• What is being asked: Nothing in the entries may be altered; copy them all exactly.

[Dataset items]
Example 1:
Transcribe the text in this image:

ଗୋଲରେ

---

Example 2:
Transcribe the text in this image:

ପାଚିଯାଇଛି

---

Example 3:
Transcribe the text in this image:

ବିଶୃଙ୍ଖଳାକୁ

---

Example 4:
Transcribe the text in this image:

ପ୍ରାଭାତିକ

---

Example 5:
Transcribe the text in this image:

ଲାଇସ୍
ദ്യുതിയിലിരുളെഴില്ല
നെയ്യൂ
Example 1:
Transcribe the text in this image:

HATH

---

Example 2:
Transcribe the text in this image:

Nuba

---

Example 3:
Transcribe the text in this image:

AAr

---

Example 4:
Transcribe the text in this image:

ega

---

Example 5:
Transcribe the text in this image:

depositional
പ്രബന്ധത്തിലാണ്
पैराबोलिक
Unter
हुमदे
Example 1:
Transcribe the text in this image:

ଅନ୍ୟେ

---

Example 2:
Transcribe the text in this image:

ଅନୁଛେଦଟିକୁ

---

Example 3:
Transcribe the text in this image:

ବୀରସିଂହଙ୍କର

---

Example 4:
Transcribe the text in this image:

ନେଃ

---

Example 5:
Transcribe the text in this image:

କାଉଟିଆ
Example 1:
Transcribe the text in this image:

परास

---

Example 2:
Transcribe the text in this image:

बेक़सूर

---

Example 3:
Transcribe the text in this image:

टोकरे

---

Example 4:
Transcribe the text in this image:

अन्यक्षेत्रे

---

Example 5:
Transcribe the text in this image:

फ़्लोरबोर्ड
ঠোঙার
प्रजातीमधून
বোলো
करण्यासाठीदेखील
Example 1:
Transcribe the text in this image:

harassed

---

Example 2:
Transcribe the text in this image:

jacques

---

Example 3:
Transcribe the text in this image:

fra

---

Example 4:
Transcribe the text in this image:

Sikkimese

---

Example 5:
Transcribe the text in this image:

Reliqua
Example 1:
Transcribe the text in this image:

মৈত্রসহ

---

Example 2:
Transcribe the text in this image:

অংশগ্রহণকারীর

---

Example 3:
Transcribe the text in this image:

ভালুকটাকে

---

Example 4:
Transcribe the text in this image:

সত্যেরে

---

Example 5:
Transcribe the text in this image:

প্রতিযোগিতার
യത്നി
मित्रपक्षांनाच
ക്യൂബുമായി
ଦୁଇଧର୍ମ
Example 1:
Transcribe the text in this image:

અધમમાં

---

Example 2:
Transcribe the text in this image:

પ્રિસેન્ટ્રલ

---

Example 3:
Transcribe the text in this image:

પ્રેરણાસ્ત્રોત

• Solution below:
Example 1:
Transcribe the text in this image:

ଗୋଲରେ

---

Example 2:
Transcribe the text in this image:

ପାଚିଯାଇଛି

---

Example 3:
Transcribe the text in this image:

ବିଶୃଙ୍ଖଳାକୁ

---

Example 4:
Transcribe the text in this image:

ପ୍ରାଭାତିକ

---

Example 5:
Transcribe the text in this image:

ଲାଇସ୍
ദ്യുതിയിലിരുളെഴില്ല
നെയ്യൂ
Example 1:
Transcribe the text in this image:

HATH

---

Example 2:
Transcribe the text in this image:

Nuba

---

Example 3:
Transcribe the text in this image:

AAr

---

Example 4:
Transcribe the text in this image:

ega

---

Example 5:
Transcribe the text in this image:

depositional
പ്രബന്ധത്തിലാണ്
पैराबोलिक
Unter
हुमदे
Example 1:
Transcribe the text in this image:

ଅନ୍ୟେ

---

Example 2:
Transcribe the text in this image:

ଅନୁଛେଦଟିକୁ

---

Example 3:
Transcribe the text in this image:

ବୀରସିଂହଙ୍କର

---

Example 4:
Transcribe the text in this image:

ନେଃ

---

Example 5:
Transcribe the text in this image:

କାଉଟିଆ
Example 1:
Transcribe the text in this image:

परास

---

Example 2:
Transcribe the text in this image:

बेक़सूर

---

Example 3:
Transcribe the text in this image:

टोकरे

---

Example 4:
Transcribe the text in this image:

अन्यक्षेत्रे

---

Example 5:
Transcribe the text in this image:

फ़्लोरबोर्ड
ঠোঙার
प्रजातीमधून
বোলো
करण्यासाठीदेखील
Example 1:
Transcribe the text in this image:

harassed

---

Example 2:
Transcribe the text in this image:

jacques

---

Example 3:
Transcribe the text in this image:

fra

---

Example 4:
Transcribe the text in this image:

Sikkimese

---

Example 5:
Transcribe the text in this image:

Reliqua
Example 1:
Transcribe the text in this image:

মৈত্রসহ

---

Example 2:
Transcribe the text in this image:

অংশগ্রহণকারীর

---

Example 3:
Transcribe the text in this image:

ভালুকটাকে

---

Example 4:
Transcribe the text in this image:

সত্যেরে

---

Example 5:
Transcribe the text in this image:

প্রতিযোগিতার
യത്നി
मित्रपक्षांनाच
ക്യൂബുമായി
ଦୁଇଧର୍ମ
Example 1:
Transcribe the text in this image:

અધમમાં

---

Example 2:
Transcribe the text in this image:

પ્રિસેન્ટ્રલ

---

Example 3:
Transcribe the text in this image:

પ્રેરણાસ્ત્રોત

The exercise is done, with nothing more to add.